The Recession vs. the Console Cycle
Apr 7th, 2009 by worldblee

Game publishers and developers have been laying off workers right and left. Game stocks are depressed. EA, Activision Blizzard, and THQ, among others, have announced quarterly losses. But game sales are not down—in fact, US sales were up 19% in 2008 compared to 2007.

The old adage says that entertainment performs well in recession compared to consumer goods. And it’s true. While I wouldn’t want to launch a pricey new console in today’s economy, there is a vibrant market for quality games.

Recession advertising

Recession advertising (and yeah, I am linking to a stock image)

Let’s look at our situation in 2009 compared to the environment of 2005-2006 when the Xbox 360, Sony PlayStation 3, and Nintendo Wii launched. During that period game publishers and developers faced a falling curve of demand for PlayStation 2 and Xbox titles while the market for so-called ‘next-gen’ titles had yet to materialize. That meant that R&D costs were up while revenue for titles based on that R&D investment was still low.

You’d think that the stock prices for game publishers would have been lower during that time, wouldn’t you?
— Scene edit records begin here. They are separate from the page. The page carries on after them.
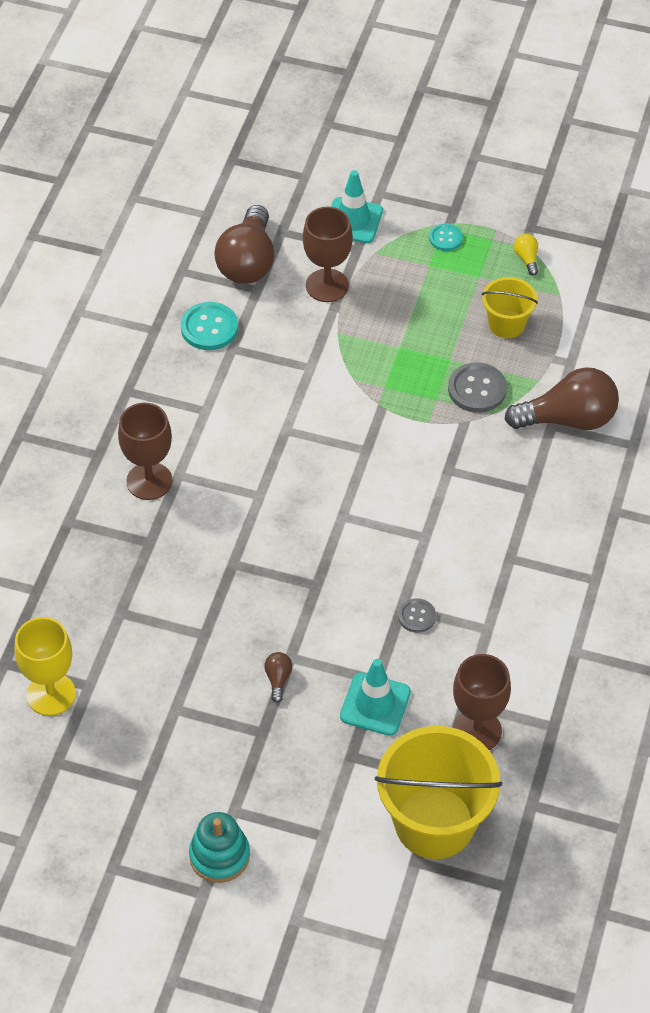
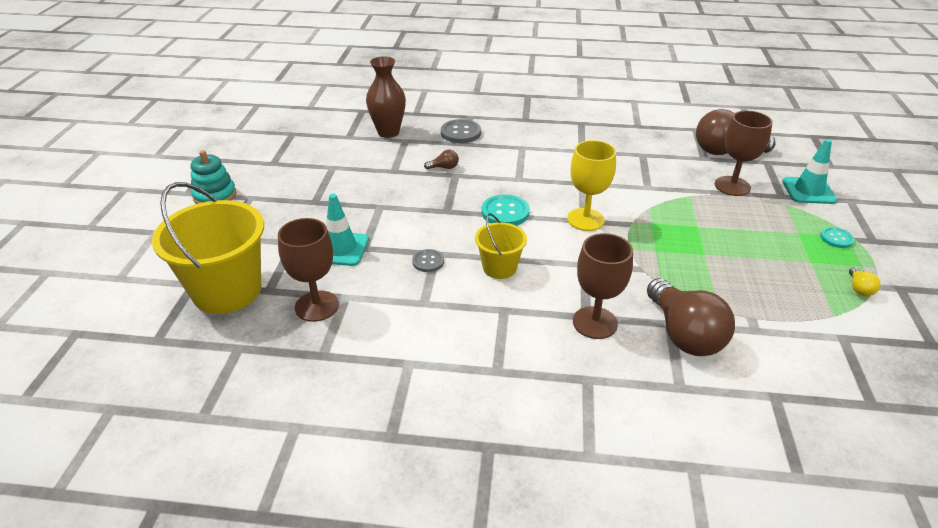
camera: 80 degrees right, 15 degrees down
(51, 694) = (341, 126): yellow goblet -> yellow goblet (585, 219)
(90, 632) = (388, 132): none -> brown vase
(149, 481) = (512, 138): brown goblet -> brown goblet (595, 323)
(209, 328) = (654, 144): turquoise button -> turquoise button (505, 212)
(278, 679) = (359, 203): brown light bulb -> brown light bulb (444, 167)
(477, 389) = (681, 272): grey button -> grey button (460, 133)
(506, 324) = (769, 283): yellow bucket -> yellow bucket (499, 268)
(526, 258) = (859, 289): yellow light bulb -> yellow light bulb turned 120 degrees clockwise

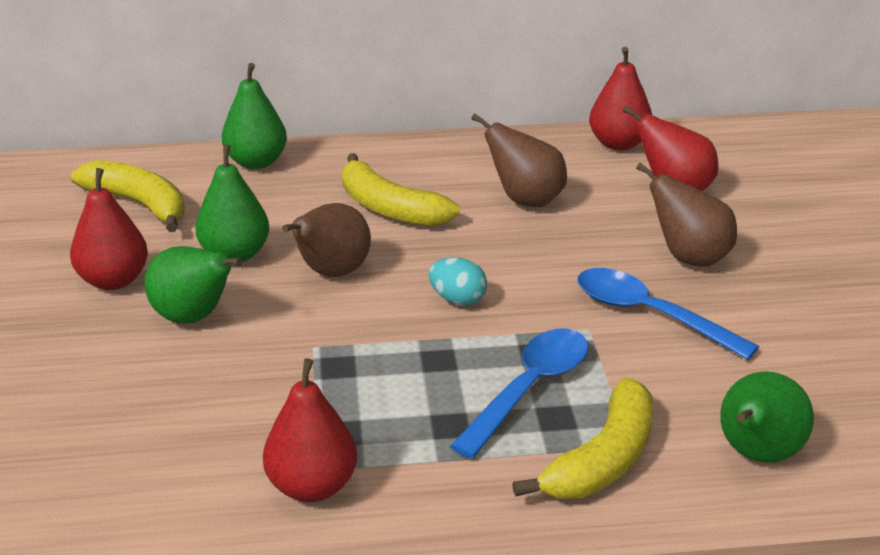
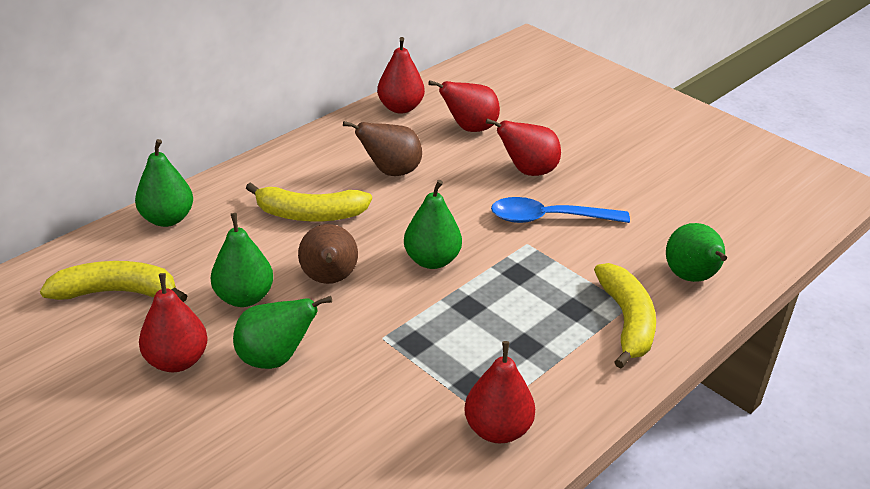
camera: 40 degrees left, 5 degrees up
(457, 300) = (432, 260): turquoise egg -> green pear
(529, 389) = (541, 299): blue spoon -> none
(689, 258) = (528, 171): brown pear -> red pear

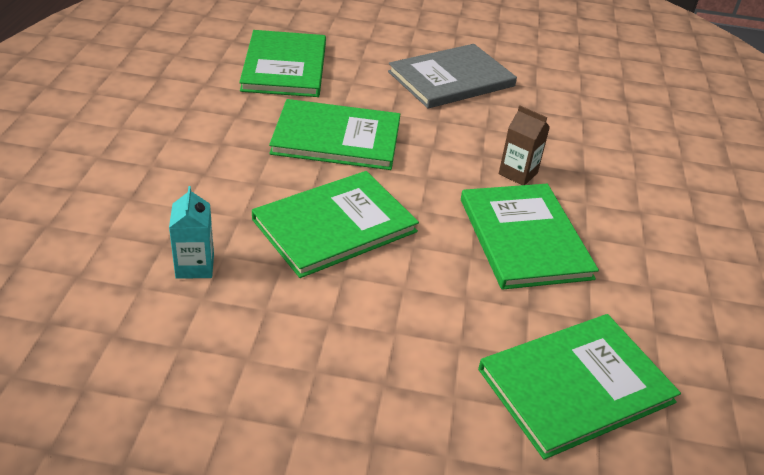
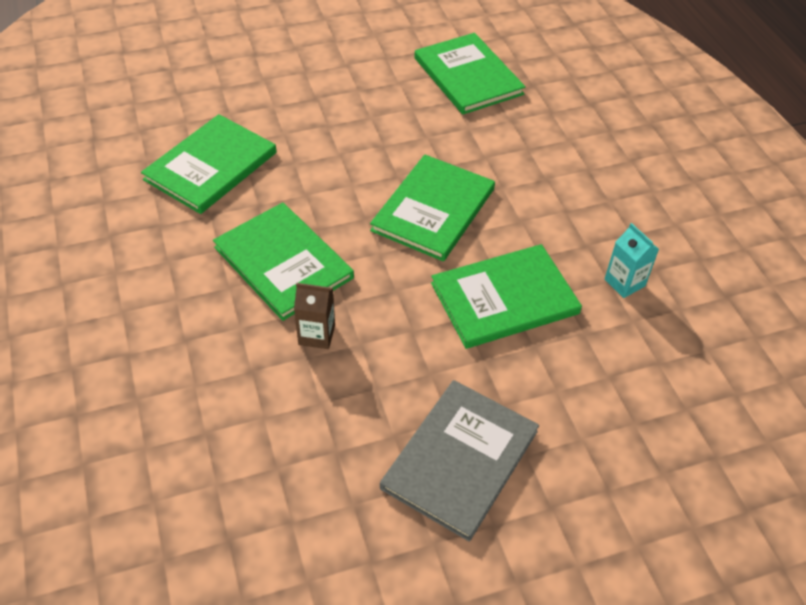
camera: 155 degrees right, 10 degrees up
(195, 266) = (494, 143): turquoise carton -> turquoise carton (624, 282)
(284, 66) = (642, 377): green book -> green book (468, 76)

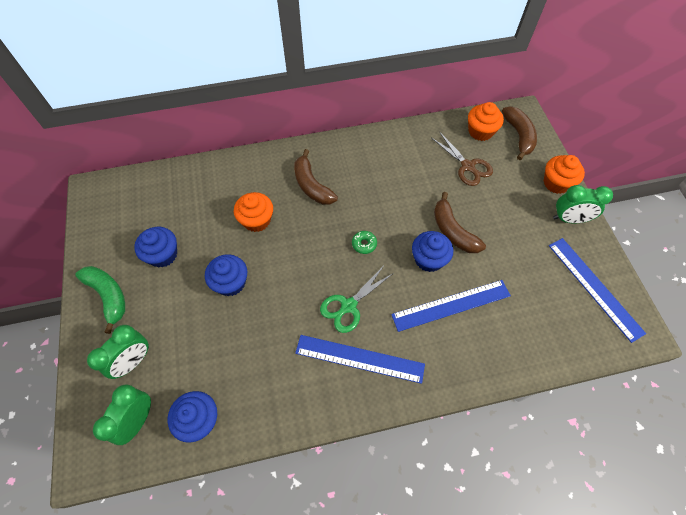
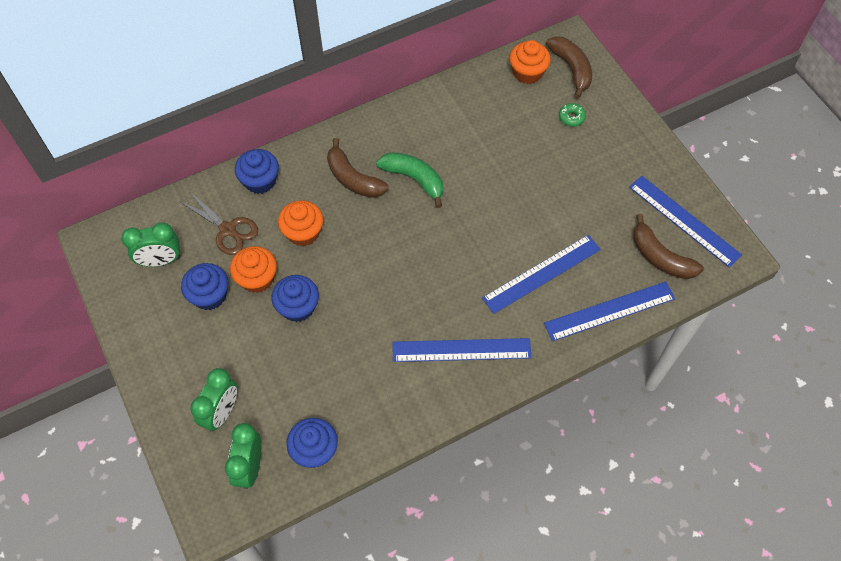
camera: 15 degrees left, 0 degrees up
(108, 296) = (165, 354): green banana -> green banana (414, 179)
(348, 306) = (434, 300): green scissors -> none
(364, 244) = (432, 231): green donut -> green donut (571, 117)
(429, 259) = (506, 231): blue cupcake -> blue cupcake (260, 181)
(453, 231) = (524, 194): brown banana -> brown banana (660, 257)
(467, 166) = (523, 117): brown scissors -> brown scissors (228, 230)
(506, 356) = (609, 311): none -> blue ruler
(556, 183) = (623, 115): orange cupcake -> orange cupcake (257, 278)
(569, 219) = (645, 153): green clock -> green clock (160, 260)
But if you look at the record you’ll see that companies like Electronic Arts had a robust stock price of around $60, more than three times its current price of $15-20 per share.

So what is going on?

One factor is that the large publishers haven’t created healthy studio systems on par with the Hollywood studios of days of yore. They want a large staff around when it’s time to make a hit game, but when production is done they want those costs eliminated, pronto.
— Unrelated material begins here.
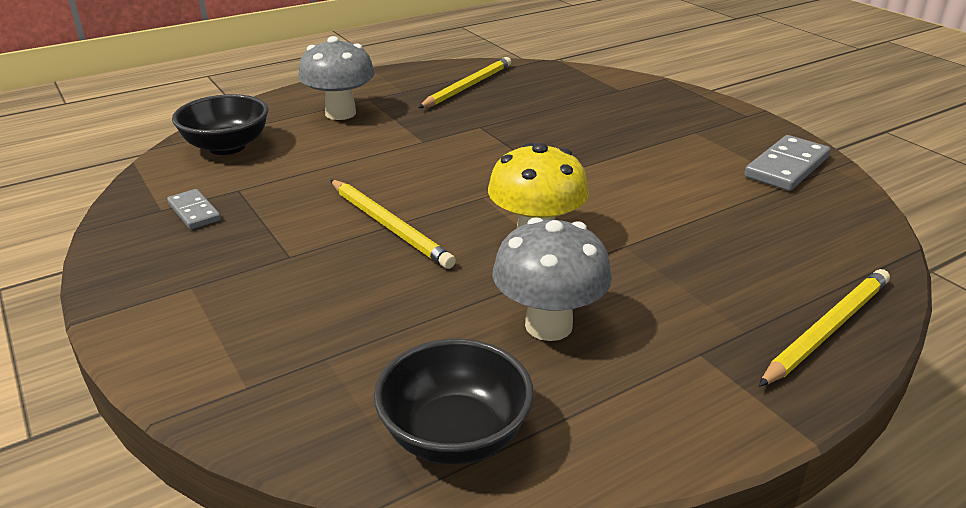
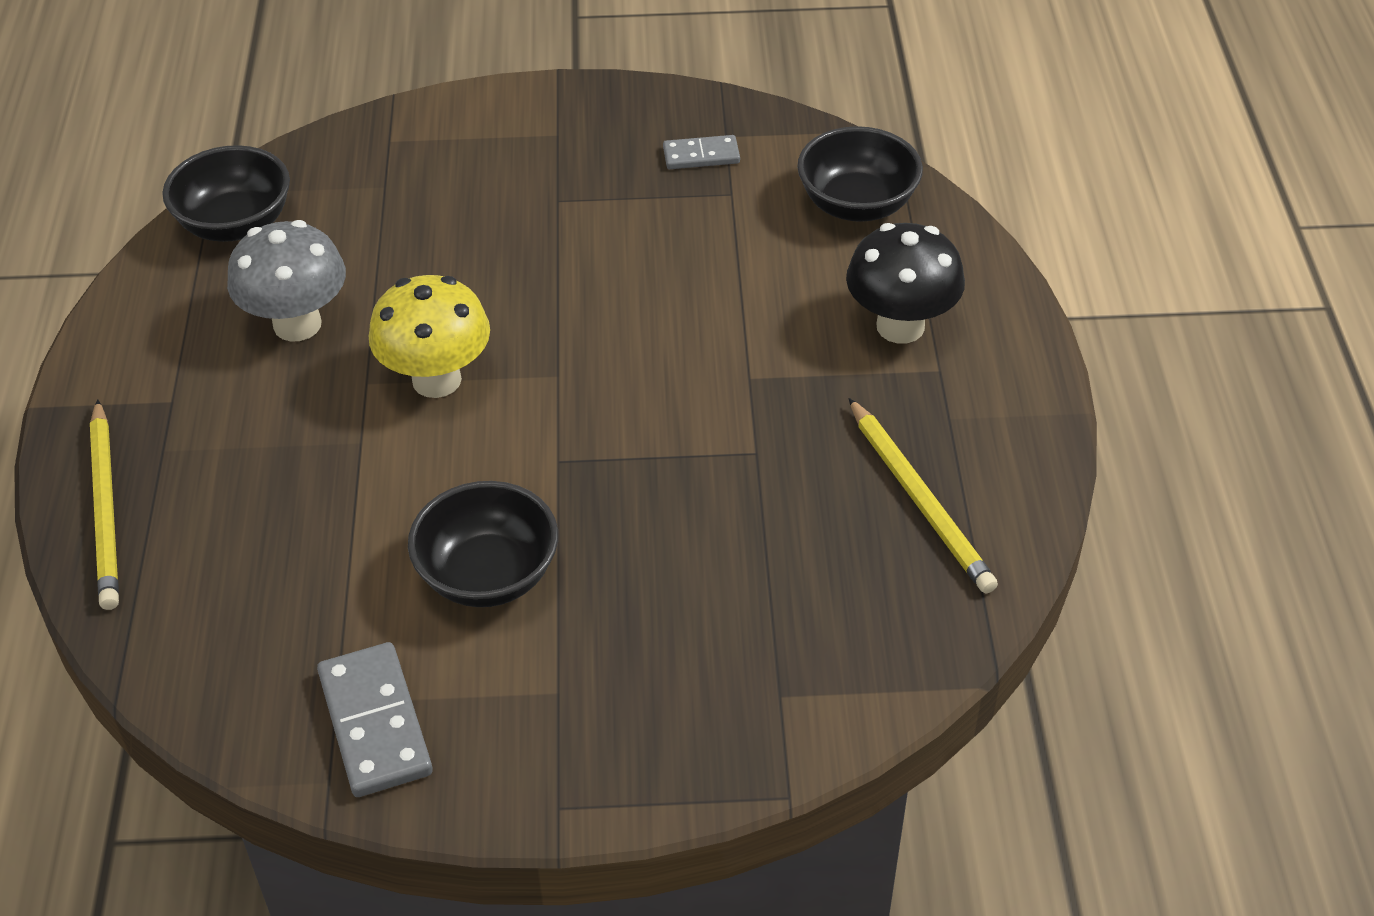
camera: 120 degrees right, 15 degrees up
(340, 113) = (900, 326): grey mushroom -> black mushroom
(389, 226) = (556, 280): yellow pencil -> none
(658, 168) = (488, 575): none -> black bowl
And as publicly traded companies their CEOs and Boards of Directors answer to shareholders (including themselves) who want to see stocks go up, up, up. At the hint of financials that are not rising at a healthy clip—and remember that while industry numbers were up, the numbers at individual companies were not necessarily as healthy—their answer is to cut costs. Capitalism doesn’t care if profits come from rising incomes or cost cuts; profit is profit.

So that means layoffs for internal development teams and a continuing reliance on outsourcing for development. This will bring development costs down since external studios pay their workers less and offer fewer benefits than the big US publishers, especially if they’re located in countries with lower living costs and/or government tax subsidies. It also lowers fixed costs since you’re only paying people when they’re working on a project, and if the contract is milestone-based, you’re only paying if you’re getting the game you want.
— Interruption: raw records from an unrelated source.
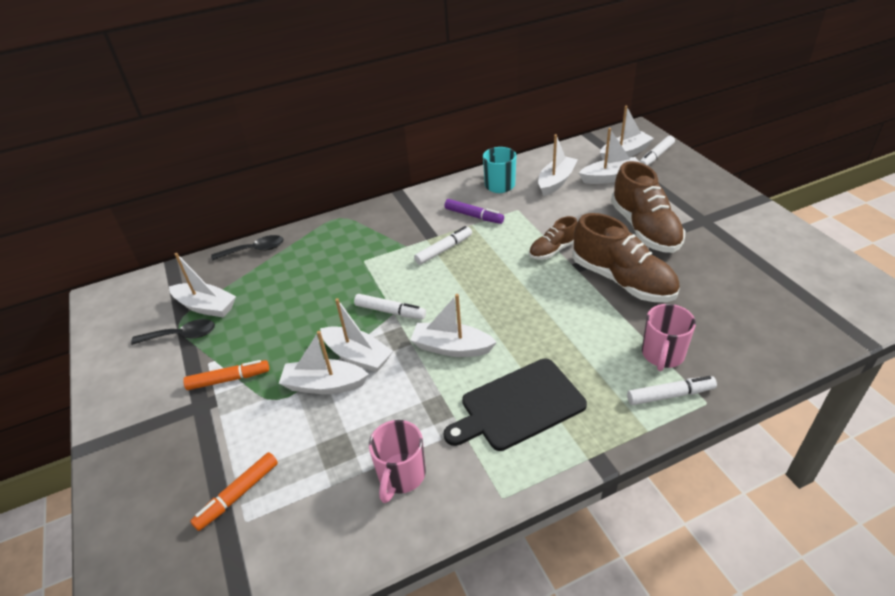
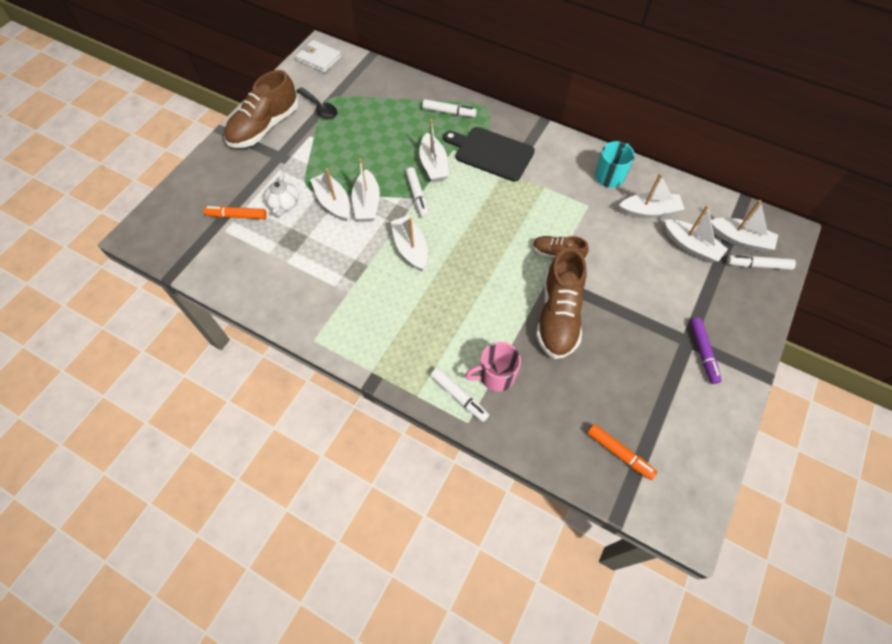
camera: 50 degrees right, 20 degrees up
(114, 305) = (319, 59): none -> white wallet
(206, 306) = (350, 101): white boat -> white boat (433, 165)
(229, 379) = (305, 154): orange marker -> orange marker (619, 453)
(255, 250) = (416, 86): black spoon -> none
(276, 434) = (284, 204): none -> white teapot
(401, 475) = (296, 281): pink mug -> none
(444, 250) = (502, 187): white marker -> white marker (449, 112)
(474, 216) = (556, 182): purple marker -> purple marker (703, 352)
(518, 406) = (387, 312): black cutting board -> black cutting board (491, 153)
(644, 229) = (637, 303): brown shoe -> brown shoe (265, 127)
This means the situation for creative workers is worse now than it was in the last platform transition even though the market for games is larger now than it was then. The economic meltdown gives game companies a plausible reason to cut their staffs while slowing salary growth or even implementing wage reduction. Because we’re at the point in the cycle were console technology is well known and game development risks are lower, publishers don’t need as much experienced talent as they would if they were preparing to launch PS4 titles. Thanks for your help; don’t let the door hit you in the ass on your way out.

This is not to trash game publishers; they’re merely acting in what they perceive are their interests. But for creative workers and for game developers it offers opportunities as well as challenges. If you’ve saved your pennies and can subsidize starting up quality IP that appeals to a sizable audience (remember the Concepticate adage of the right game with the right message for the right customer at the right time) you are in the driver’s seat, no matter what’s happening with game publisher stock prices or the overall economy. Know what your partner on the other side of the table is thinking, make sure your business case is sound, and seize your opportunity.

And should you fail, you can always go back and work for the man when the next generation of consoles comes around. This business goes in cycles and your experience will still be needed.